● **Task to carry out**
Each line below that holds the word "bold" counts once; state the total number of such lines and nothing else.

*** Opening of Data for this exercise ***

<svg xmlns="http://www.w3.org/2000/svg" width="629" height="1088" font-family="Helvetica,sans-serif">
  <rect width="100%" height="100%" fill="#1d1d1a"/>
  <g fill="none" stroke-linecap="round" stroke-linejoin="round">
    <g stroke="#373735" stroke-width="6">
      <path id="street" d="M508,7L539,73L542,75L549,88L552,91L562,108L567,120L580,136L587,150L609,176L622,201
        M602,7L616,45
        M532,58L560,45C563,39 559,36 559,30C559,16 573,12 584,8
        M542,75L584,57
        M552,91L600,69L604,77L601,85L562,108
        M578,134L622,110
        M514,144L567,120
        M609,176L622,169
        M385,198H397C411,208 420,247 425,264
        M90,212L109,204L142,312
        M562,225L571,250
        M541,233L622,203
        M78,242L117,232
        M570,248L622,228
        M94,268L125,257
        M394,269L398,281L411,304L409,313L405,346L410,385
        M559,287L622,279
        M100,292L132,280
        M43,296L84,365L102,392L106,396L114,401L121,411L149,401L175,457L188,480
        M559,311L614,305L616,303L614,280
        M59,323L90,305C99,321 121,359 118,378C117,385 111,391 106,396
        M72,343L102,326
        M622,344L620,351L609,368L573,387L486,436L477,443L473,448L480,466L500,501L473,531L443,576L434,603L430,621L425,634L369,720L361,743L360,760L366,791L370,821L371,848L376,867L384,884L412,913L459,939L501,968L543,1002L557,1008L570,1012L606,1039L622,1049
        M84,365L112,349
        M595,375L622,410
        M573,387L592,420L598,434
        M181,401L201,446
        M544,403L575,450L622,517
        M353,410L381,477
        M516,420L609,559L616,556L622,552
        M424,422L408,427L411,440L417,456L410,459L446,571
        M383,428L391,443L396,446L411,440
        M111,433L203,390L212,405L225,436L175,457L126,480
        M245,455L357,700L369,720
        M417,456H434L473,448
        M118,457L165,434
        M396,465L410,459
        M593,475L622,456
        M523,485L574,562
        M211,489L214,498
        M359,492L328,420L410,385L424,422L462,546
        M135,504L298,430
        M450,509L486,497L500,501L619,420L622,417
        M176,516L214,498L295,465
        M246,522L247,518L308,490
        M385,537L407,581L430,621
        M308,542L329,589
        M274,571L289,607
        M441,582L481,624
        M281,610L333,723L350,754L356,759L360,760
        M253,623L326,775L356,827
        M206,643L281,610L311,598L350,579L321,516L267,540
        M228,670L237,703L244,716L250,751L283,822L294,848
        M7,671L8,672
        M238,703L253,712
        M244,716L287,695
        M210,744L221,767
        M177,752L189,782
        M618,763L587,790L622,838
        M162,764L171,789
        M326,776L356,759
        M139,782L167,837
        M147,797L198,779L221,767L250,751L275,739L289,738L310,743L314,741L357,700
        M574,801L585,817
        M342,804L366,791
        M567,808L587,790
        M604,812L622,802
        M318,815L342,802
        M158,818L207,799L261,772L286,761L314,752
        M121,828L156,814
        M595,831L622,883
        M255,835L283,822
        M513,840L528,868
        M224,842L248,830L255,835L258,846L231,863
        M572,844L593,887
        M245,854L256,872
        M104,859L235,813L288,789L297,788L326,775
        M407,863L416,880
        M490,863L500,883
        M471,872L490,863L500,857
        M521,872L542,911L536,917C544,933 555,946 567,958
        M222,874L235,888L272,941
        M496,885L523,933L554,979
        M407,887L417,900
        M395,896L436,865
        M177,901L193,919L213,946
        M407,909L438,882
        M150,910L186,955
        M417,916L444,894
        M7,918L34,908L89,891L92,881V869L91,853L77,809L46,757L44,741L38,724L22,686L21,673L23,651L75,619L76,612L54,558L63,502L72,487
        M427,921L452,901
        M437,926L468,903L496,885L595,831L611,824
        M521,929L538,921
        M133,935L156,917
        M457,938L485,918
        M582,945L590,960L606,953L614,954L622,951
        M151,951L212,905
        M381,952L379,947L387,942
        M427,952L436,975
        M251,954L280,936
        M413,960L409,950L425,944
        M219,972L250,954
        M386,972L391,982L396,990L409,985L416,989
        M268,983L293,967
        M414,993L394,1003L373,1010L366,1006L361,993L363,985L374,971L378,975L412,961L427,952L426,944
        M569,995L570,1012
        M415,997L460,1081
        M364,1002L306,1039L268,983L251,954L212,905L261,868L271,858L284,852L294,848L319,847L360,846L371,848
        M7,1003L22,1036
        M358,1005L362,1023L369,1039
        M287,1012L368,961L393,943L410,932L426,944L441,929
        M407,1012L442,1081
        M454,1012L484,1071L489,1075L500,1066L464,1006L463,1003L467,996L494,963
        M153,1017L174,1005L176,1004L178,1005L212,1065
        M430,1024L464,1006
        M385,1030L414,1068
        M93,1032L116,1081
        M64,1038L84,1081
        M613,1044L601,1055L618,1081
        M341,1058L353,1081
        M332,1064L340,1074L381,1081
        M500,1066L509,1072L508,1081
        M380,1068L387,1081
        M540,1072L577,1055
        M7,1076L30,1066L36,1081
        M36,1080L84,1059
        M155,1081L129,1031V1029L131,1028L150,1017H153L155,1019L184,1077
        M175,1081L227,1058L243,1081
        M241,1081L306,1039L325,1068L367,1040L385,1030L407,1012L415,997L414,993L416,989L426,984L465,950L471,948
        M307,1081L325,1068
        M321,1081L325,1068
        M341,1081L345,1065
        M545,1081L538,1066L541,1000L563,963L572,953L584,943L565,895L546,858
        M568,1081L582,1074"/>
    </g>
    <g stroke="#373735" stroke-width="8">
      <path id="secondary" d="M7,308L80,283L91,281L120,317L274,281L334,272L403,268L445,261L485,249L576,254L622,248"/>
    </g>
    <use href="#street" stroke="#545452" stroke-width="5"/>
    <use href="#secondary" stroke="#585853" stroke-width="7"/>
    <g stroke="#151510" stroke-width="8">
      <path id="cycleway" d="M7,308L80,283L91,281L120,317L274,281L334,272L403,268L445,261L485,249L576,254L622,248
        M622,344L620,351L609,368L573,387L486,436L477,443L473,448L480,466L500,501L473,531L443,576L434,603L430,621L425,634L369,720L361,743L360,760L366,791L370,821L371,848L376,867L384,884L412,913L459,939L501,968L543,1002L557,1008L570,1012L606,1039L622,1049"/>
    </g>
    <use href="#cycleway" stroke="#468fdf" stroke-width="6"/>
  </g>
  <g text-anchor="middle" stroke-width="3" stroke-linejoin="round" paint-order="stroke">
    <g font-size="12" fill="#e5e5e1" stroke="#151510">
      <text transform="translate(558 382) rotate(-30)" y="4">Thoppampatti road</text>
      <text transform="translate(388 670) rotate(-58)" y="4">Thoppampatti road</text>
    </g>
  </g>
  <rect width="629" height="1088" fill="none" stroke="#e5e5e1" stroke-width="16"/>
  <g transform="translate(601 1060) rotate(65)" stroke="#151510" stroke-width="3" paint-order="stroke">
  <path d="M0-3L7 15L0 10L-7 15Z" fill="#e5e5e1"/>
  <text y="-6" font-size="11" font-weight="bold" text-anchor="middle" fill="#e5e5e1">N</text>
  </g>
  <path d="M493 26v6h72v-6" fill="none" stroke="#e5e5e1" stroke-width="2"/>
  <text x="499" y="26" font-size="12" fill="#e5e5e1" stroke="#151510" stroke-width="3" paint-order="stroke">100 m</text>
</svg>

*** Close of Data for this exercise ***
*** Opening of Data for this exercise ***

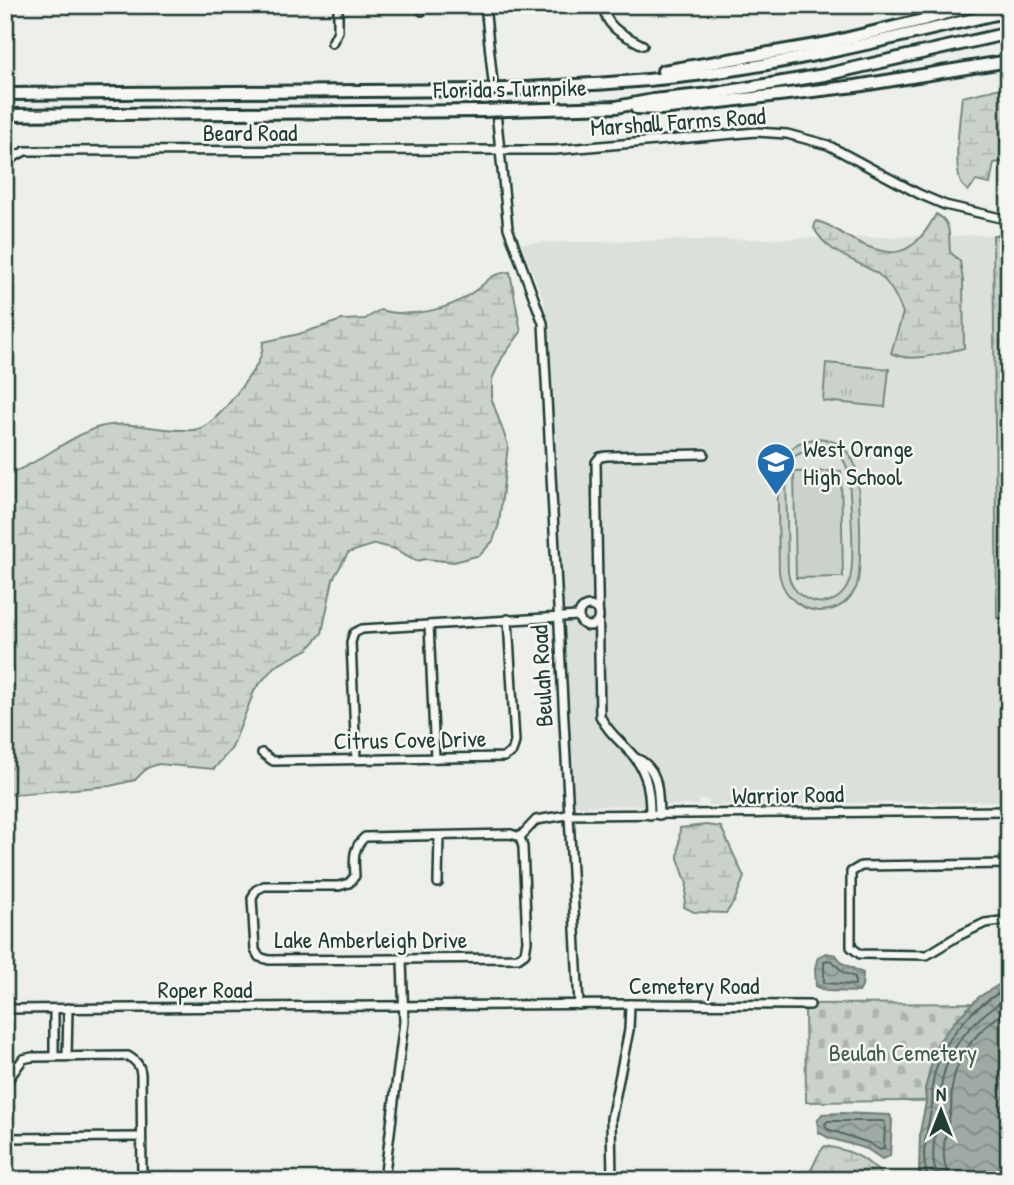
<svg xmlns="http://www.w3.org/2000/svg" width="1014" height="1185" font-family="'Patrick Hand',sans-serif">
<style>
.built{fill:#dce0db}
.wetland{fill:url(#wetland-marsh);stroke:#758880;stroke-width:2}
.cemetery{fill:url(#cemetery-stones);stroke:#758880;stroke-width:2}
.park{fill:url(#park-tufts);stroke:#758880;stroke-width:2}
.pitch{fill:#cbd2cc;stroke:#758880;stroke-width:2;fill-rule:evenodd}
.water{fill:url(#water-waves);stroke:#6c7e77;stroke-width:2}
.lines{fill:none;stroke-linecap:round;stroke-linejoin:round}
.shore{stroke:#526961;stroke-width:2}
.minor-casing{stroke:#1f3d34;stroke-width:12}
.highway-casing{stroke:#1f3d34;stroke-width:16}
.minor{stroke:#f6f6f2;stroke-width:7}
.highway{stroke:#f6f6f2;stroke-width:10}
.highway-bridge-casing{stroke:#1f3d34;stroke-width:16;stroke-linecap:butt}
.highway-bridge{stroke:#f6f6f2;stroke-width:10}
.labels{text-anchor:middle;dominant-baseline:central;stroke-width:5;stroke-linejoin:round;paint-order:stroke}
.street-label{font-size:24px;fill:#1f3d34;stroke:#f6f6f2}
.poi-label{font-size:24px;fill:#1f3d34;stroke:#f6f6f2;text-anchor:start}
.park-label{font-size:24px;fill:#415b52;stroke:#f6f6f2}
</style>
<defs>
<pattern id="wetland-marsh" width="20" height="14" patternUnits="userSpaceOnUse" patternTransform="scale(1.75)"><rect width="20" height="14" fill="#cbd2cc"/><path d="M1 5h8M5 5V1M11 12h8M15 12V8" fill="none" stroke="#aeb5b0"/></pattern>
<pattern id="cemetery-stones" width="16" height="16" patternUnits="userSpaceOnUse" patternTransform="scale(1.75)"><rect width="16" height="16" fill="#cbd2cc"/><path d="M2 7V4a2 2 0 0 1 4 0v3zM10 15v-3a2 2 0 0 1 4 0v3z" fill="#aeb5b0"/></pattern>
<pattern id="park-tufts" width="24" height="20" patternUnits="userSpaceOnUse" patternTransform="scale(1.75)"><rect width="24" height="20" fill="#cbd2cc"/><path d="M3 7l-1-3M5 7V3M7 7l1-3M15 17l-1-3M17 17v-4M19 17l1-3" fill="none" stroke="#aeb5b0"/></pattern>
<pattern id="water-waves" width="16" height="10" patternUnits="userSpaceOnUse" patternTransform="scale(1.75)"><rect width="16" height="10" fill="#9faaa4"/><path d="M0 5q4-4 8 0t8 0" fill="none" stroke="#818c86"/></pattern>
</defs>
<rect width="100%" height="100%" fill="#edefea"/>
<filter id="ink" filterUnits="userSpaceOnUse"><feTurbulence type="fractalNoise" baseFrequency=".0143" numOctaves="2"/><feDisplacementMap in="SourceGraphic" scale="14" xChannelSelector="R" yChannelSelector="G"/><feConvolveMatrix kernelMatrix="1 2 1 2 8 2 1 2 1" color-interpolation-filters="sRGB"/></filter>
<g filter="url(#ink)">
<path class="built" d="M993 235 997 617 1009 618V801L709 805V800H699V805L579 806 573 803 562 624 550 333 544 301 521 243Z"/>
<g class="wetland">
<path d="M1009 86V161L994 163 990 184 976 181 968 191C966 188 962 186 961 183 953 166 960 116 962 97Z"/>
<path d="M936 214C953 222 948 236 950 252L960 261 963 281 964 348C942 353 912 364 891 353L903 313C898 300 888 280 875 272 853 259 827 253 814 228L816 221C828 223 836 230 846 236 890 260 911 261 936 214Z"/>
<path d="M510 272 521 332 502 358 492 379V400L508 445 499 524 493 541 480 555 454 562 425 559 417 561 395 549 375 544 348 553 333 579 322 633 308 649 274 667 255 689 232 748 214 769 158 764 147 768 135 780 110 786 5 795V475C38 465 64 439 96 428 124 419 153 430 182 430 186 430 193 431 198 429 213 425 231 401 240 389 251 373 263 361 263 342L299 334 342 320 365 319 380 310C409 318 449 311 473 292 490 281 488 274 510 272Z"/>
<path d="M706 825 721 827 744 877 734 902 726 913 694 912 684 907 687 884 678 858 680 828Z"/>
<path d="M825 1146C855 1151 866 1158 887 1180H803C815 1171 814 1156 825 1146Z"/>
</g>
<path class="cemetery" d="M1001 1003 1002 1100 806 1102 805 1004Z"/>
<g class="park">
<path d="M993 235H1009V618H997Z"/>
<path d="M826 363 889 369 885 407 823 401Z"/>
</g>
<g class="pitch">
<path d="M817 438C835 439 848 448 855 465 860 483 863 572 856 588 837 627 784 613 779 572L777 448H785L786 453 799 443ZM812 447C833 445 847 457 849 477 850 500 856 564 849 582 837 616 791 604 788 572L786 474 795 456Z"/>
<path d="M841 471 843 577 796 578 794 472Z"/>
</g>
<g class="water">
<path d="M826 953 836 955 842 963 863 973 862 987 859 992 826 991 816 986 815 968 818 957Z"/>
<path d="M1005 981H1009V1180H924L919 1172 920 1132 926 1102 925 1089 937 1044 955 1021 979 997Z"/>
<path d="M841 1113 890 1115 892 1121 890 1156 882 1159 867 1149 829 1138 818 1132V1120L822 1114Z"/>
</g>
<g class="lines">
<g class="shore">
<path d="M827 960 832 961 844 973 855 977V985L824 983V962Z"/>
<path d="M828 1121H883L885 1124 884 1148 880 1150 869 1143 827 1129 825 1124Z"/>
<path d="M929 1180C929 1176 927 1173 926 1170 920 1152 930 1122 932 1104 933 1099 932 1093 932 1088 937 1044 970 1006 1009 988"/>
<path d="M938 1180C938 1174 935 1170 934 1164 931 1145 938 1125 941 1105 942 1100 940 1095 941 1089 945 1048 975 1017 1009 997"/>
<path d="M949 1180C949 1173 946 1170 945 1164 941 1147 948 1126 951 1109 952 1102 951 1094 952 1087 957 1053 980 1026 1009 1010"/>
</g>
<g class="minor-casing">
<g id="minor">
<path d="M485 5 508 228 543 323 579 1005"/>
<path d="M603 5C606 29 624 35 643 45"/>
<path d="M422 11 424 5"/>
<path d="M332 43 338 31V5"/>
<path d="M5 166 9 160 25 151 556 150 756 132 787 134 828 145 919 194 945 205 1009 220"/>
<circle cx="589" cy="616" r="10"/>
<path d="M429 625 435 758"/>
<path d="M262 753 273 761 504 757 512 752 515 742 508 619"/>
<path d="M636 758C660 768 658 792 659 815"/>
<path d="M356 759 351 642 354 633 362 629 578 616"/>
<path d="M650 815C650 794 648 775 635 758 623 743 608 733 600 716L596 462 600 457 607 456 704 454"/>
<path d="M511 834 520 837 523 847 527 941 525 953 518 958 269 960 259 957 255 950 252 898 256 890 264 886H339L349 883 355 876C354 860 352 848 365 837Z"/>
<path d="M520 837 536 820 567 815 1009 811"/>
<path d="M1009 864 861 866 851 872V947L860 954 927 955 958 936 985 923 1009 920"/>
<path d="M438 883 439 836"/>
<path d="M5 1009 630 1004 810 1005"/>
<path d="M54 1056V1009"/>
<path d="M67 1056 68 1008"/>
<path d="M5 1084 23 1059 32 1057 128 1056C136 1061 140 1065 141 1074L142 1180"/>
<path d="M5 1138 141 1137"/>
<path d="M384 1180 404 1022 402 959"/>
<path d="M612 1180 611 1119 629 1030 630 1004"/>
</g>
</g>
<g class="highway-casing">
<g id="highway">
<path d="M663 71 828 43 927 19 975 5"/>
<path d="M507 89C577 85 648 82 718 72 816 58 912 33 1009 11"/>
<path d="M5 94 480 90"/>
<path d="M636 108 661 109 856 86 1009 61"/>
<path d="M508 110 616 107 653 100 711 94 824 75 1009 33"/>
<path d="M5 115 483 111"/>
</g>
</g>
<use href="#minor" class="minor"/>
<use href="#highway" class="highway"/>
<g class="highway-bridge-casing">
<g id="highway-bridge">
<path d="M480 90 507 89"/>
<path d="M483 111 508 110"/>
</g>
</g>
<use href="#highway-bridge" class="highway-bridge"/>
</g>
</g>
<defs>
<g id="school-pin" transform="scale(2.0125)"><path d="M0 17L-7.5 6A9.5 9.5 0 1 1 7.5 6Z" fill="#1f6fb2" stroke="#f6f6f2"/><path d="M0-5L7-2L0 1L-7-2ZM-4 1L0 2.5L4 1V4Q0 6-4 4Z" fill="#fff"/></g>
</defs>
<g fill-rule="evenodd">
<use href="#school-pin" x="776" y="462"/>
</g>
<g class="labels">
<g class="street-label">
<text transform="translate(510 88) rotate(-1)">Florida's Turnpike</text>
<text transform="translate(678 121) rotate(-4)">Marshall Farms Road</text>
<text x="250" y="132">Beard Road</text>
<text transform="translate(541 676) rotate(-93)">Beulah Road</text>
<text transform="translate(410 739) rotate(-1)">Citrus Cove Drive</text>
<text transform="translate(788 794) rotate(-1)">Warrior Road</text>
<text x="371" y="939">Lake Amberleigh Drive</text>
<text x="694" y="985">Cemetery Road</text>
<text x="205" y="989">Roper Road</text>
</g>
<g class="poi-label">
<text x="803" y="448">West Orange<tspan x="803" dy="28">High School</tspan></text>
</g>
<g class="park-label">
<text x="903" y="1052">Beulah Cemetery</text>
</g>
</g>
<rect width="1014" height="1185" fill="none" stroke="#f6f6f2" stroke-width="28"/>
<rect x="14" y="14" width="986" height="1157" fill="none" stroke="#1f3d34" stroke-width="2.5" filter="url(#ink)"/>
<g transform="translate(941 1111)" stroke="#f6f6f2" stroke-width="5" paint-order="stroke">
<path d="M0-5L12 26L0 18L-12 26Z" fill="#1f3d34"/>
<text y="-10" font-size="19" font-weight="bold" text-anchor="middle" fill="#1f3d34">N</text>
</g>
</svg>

*** Close of Data for this exercise ***

● **Output of the task**
2